17 september 2020

De erfenis van Grapperhaus

Door een jarenlang veel te zuinig afgesteld opleidingsbeleid neemt de onderbezetting binnen de Nationale Politie de komende tijd alleen maar toe – en dus ook de werk- en roosterdruk. Dat wordt pijnlijk duidelijk uit op Prinsjesdag gepubliceerde cijfers. Het kabinet doet alsof zijn neus bloedt en trekt opnieuw een wissel op de loyaliteit van de politiemensen. En met het afspreken van nieuwe beloningsafspraken lijken minister Grapperhaus en zijn collega’s in hun laatste maanden voor de verkiezingen ook al geen haast te hebben.

Al drie jaar geeft minister Grapperhaus bijna automatisch hetzelfde antwoord als hem gevraagd wordt of de operationele sterkte van de politie niet verbeterd moet worden. Op basis van de gemaakte afspraak in het regeerakkoord van 2017, dreunt de bewindsman dan op, zal de operationele sterkte vanaf 2023 sowieso gestegen zijn met 1.171 fte (voltijdsbanen). Het gaat dan om (ongeveer) 700 extra wijkagenten en 471 extra rechercheurs. Een investering van zo’n 200 miljoen.

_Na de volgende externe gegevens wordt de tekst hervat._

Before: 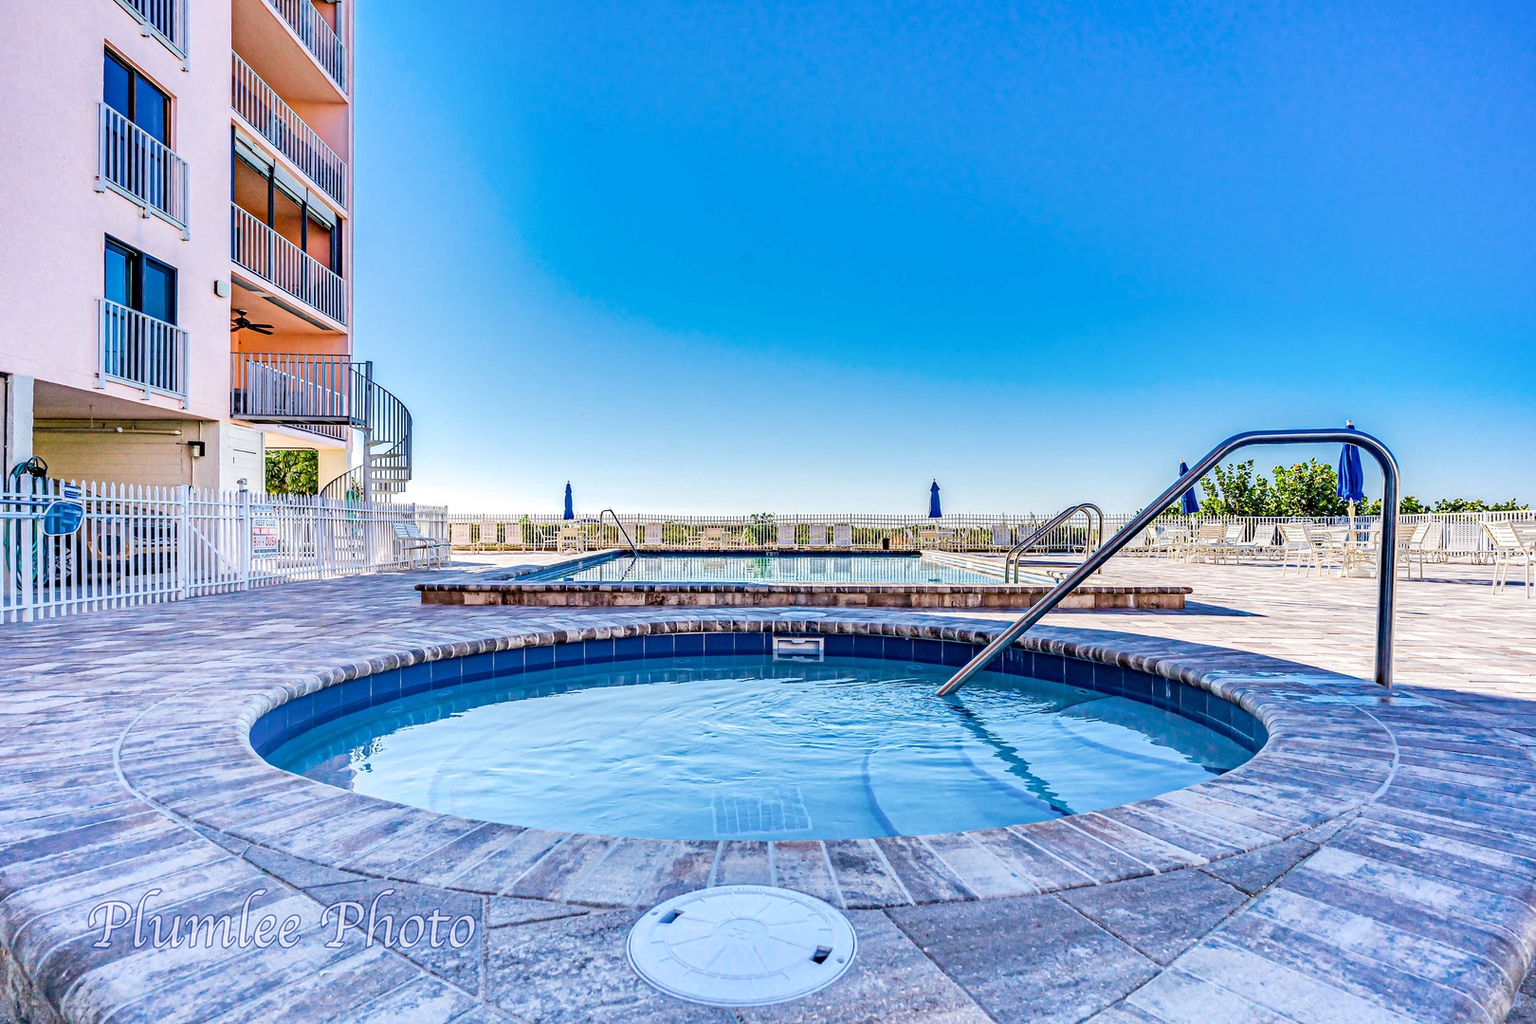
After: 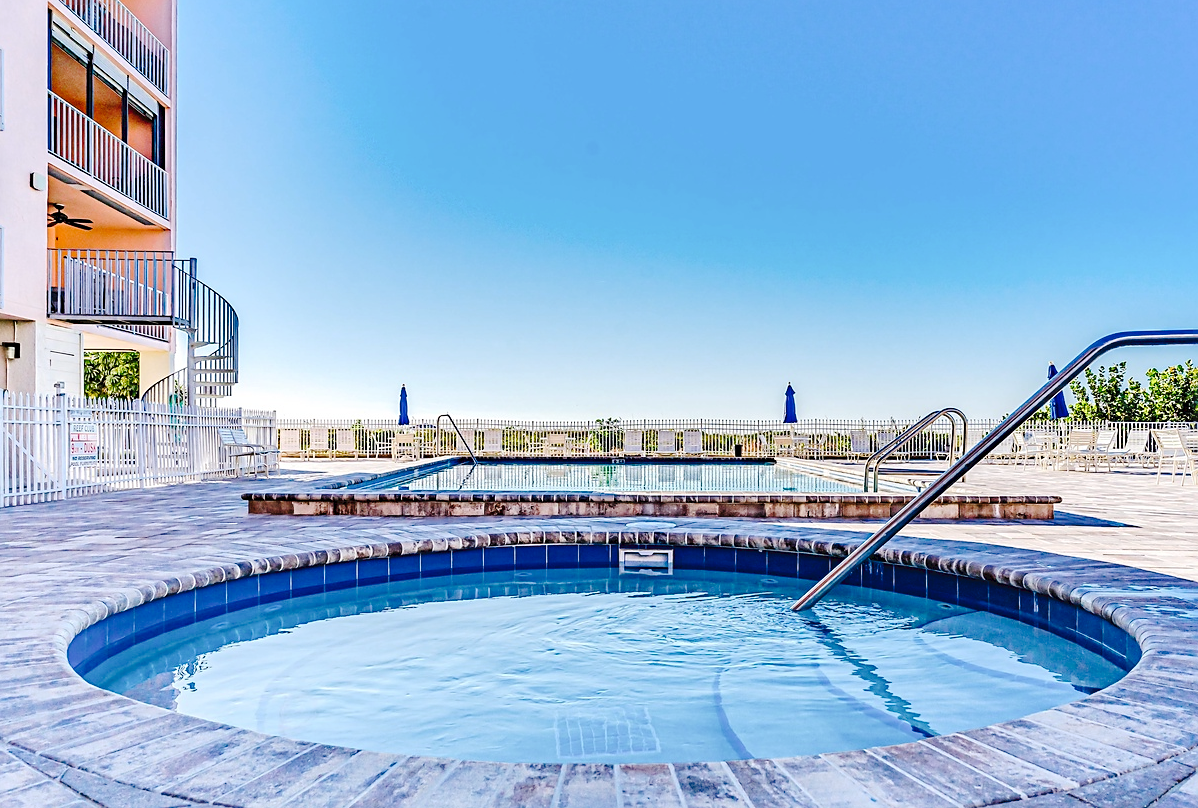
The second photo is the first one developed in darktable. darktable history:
tone curve: curves: ch0 [(0, 0) (0.003, 0.047) (0.011, 0.05) (0.025, 0.053) (0.044, 0.057) (0.069, 0.062) (0.1, 0.084) (0.136, 0.115) (0.177, 0.159) (0.224, 0.216) (0.277, 0.289) (0.335, 0.382) (0.399, 0.474) (0.468, 0.561) (0.543, 0.636) (0.623, 0.705) (0.709, 0.778) (0.801, 0.847) (0.898, 0.916) (1, 1)], preserve colors none
crop and rotate: left 12.137%, top 11.409%, right 13.871%, bottom 13.697%
sharpen: radius 1.893, amount 0.413, threshold 1.515
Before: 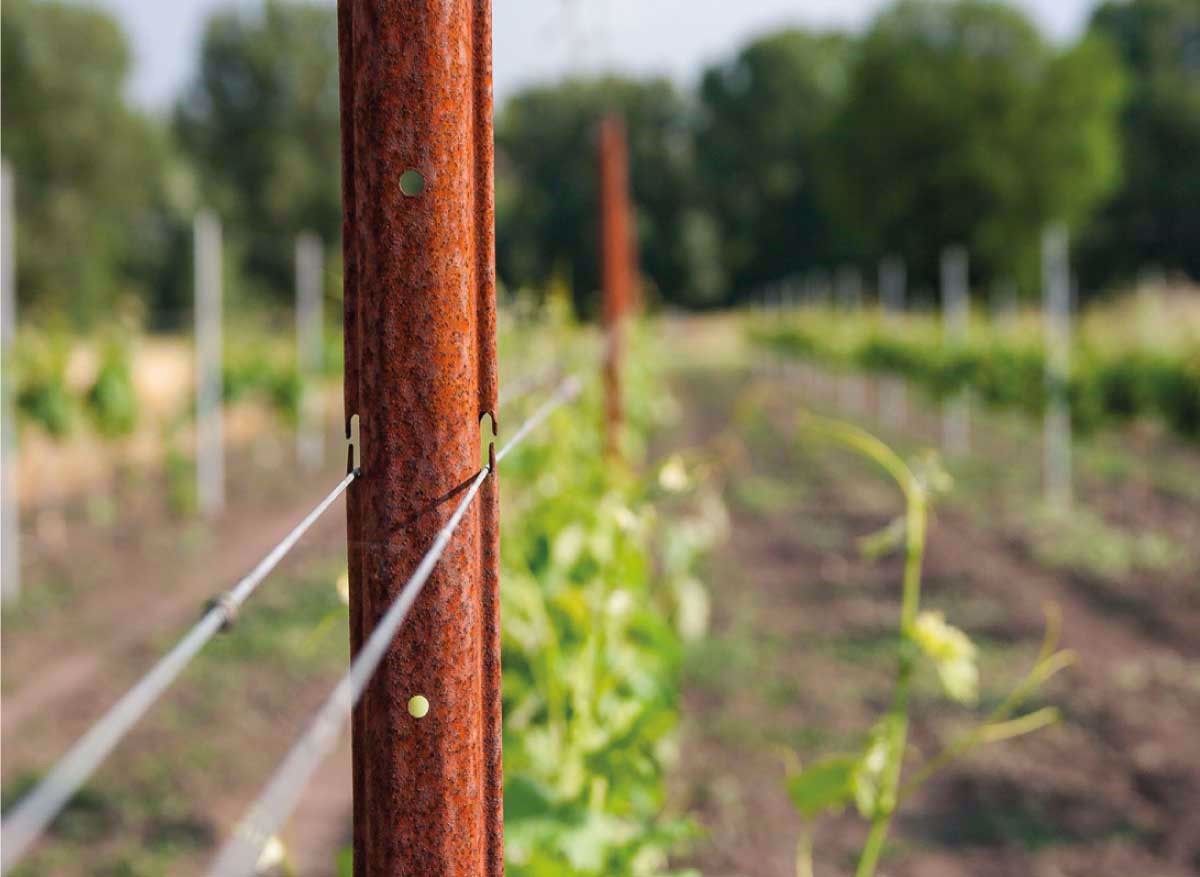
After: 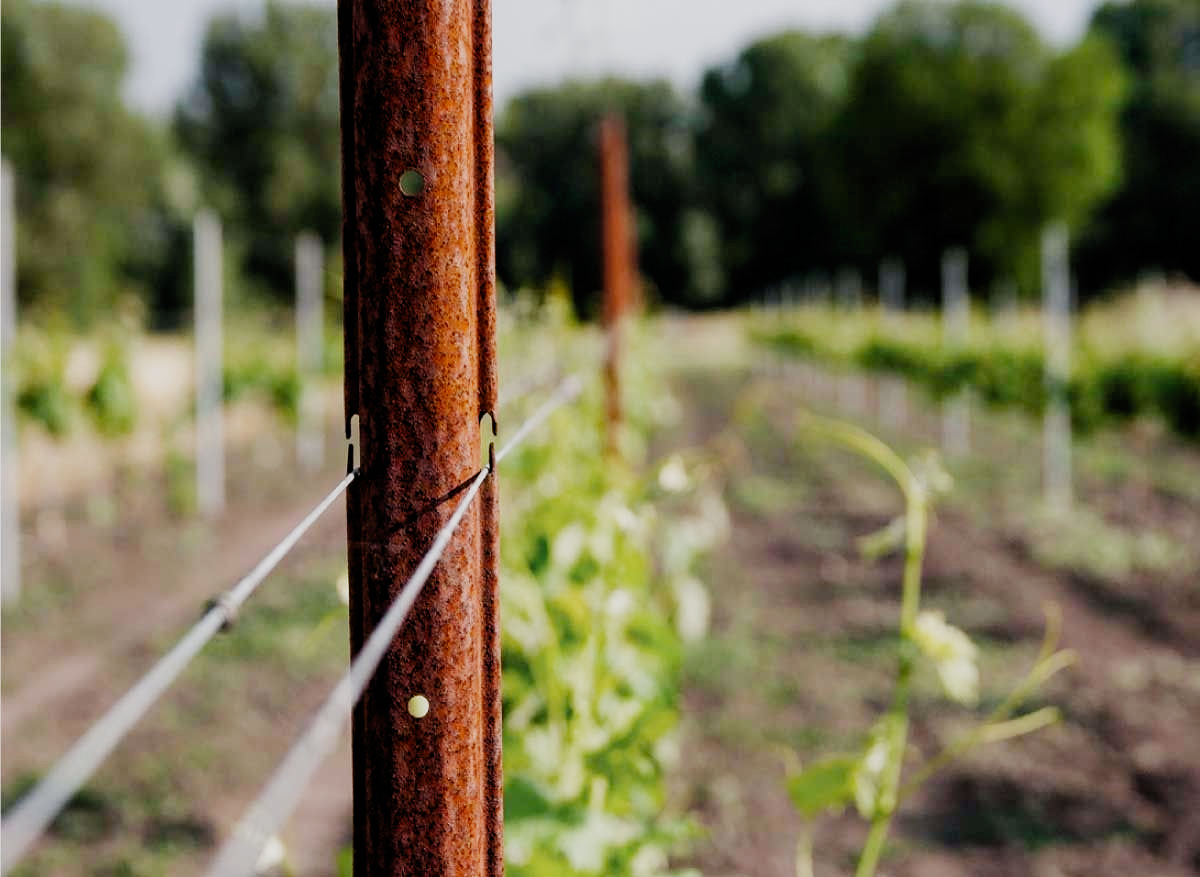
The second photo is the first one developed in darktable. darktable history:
filmic rgb: black relative exposure -5.02 EV, white relative exposure 3.97 EV, threshold 5.95 EV, hardness 2.89, contrast 1.3, highlights saturation mix -11.23%, preserve chrominance no, color science v4 (2020), enable highlight reconstruction true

In de loop van de kabinetsperiode heeft het korps ook nog een paar keer extra geld toegezegd gekregen om wat meer medewerkers in dienst te nemen voor het opsporen en vervolgen van mensenhandelaars, voor de bestrijding van zedenmisdrijven, het opvangen van de veiligheidsgevolgen van de Brexit en het oprichten van een Financial Intelligence Unit. In totaal nog eens een structurele capaciteitsuitbreiding ter waarde van 34,2 miljoen.

Opgewarmd hapje
En dan zou ik nog bijna het extra geld vergeten voor de bestrijding van de ondermijning, zowel door het verbeteren van het stelsel Bewaken en Beveiligen als door de invoering van een Multidisciplinair Interventie Team (MIT) met partners in de veiligheidsketen. In de politiebegroting 2021-2024 wordt gemeld dat daarvoor in 2021 een bedrag van 141 miljoen beschikbaar komt en vanaf 2022 structureel 150 miljoen euro per jaar.

Een goede zaak natuurlijk, maar ik had erg gehoopt dat minister Grapperhaus dit jaar op Prinsjesdag met nog wat meer investeringen in de politie zou komen dan met alleen dit opgewarmde hapje.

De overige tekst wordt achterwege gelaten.